(Dimuat di Kedaulatan Rakyat edisi Minggu, 24 Februari 2019)
Tiba-tiba sekelompok orang berkerumun di depan warungku. Orang-orang kota itu sungguh harum. Bawaannya macam-macam. Ada poster, kalender, dan entah apa. Di antaranya ada wanita cantik yang bertanya siapa namaku. Lalu kusebutkan namaku. Dia bertanya tentang warung dan kondisi keuanganku. Setelah mengobrol singkat, aku dapat amplop darinya. Aku tidak kenal dia. Begitupun beberapa orang di sekitarku yang juga dapat amplop. Tak ada yang kenal dia. Tak lama, orang-orang bersorak, membuat bunyi klakson di jalan raya ujung pasar tak kedengaran jelas.
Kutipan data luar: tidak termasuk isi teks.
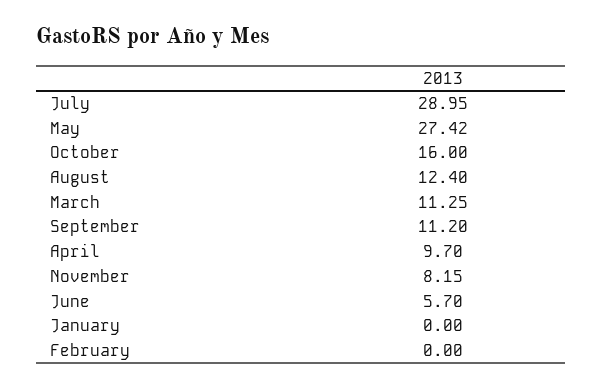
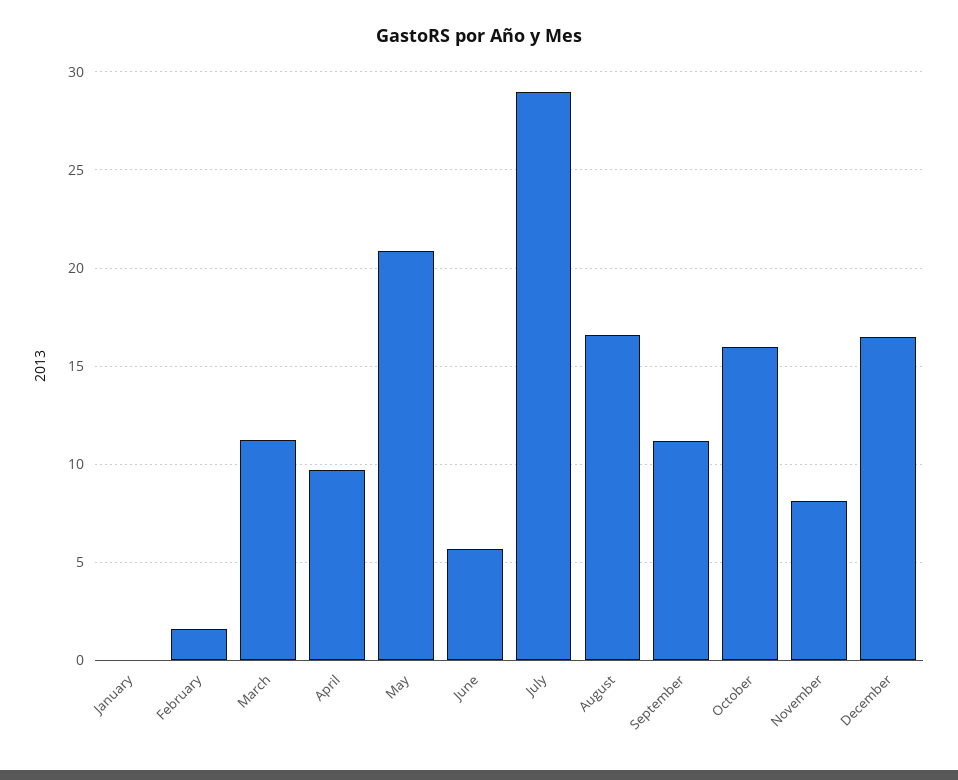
May: 27.42 -> 21
August: 12.4 -> 16.5
February: 0 -> 1.5
December: none -> 16.5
Kamera-kamera, semakin ke sini, semakin banyak jumlahnya. Mungkin belasan. Atau puluhan. Entah. Aku tidak pandai menghitung. Seorang bapak yang menjadi pusat perhatian, yang tadi membuat setiap penjual bersorak-sorai, melangkah masuk ke gang pasar yang becek. Aku pernah sekali waktu lihat si bapak tersebut di televisi. Dia calon pemimpin. Calon wakil rakyat yang kerap bersumpah di iklan: "Ini demi rakyat!"
Tentu aku senang; pasarku yang kumuh didatangi calon pemimpin, diliput entah berapa TV, dipotret sana-sini. Siapa tidak girang? Sumarni, tetangga belakang rumahku, yang berjualan bumbu dapur, senang bukan main bisa memeluk si calon pemimpin. Aku sendiri pengen, tapi karena kondisi begitu padat, berdesakan sampai nyaris semaput, dan setiap orang enggan mengalah, aku cuma bisa gigit jari.
Sempat kusentuh tangan si bapak tersebut walaupun sebentar. Kunjungan ini berisi pidato beberapa menit oleh calon pemimpin, lalu orang-orang dengan kamera dan hape mengajukan pertanyaan, foto-foto sebentar, kemudian selesai.
Malam harinya, anak-anakku berkumpul di depan TV dan bertanya-tanya apakah aku juga akan terlihat di sana. Di cari ke sana kemari, ketika berita itu muncul, rupanya tidak ada aku di sana. Jelas saja, orang-orang yang lebih gesit mendapat tempat di dekat bapak calon pemimpin. Aku yang kalah cepat, cuma melongo tidak kebagian tempat.
Meski begitu, aku senang juga karena kedatangan calon pemimpin itu membuatku dan beberapa teman penjual di pasar ini mendapat beberapa pelanggan baru. Hanya saja, itu tidak lama. Saat pemilihan berlangsung, kami jelas mencoblos foto si bapak. Kami coblos dengan bangganya karena beliau pernah dengan rela hati mendatangi pasar kami yang kotor dan bau. Sungguh sebuah kesenangan yang sederhana.
Sayangnya yang terjadi sebatas itu. Hari-hari berikut, terasa tak ada beda. Bahkan sama saja, meski bapak tersebut kini resmi menjadi pemimpin daerah kami. Nyaris tiap hari, kami berharap mendapat kunjungan dan amplopnya sekali lagi. Tapi, tentu saja, itu hanyalah harapan semu. [ ]
Gempol, 17 Desember 2018
KEN HANGGARA lahir di Sidoarjo, 21 Juni 1991. Menulis puisi, cerpen, novel, dan skenario. Karyanya terbit di berbagai media. Bukunya Negeri yang Dilanda Huru-Hara (Basabasi, 2018) dan Dosa di Hutan Terlarang (Basabasi, 2018).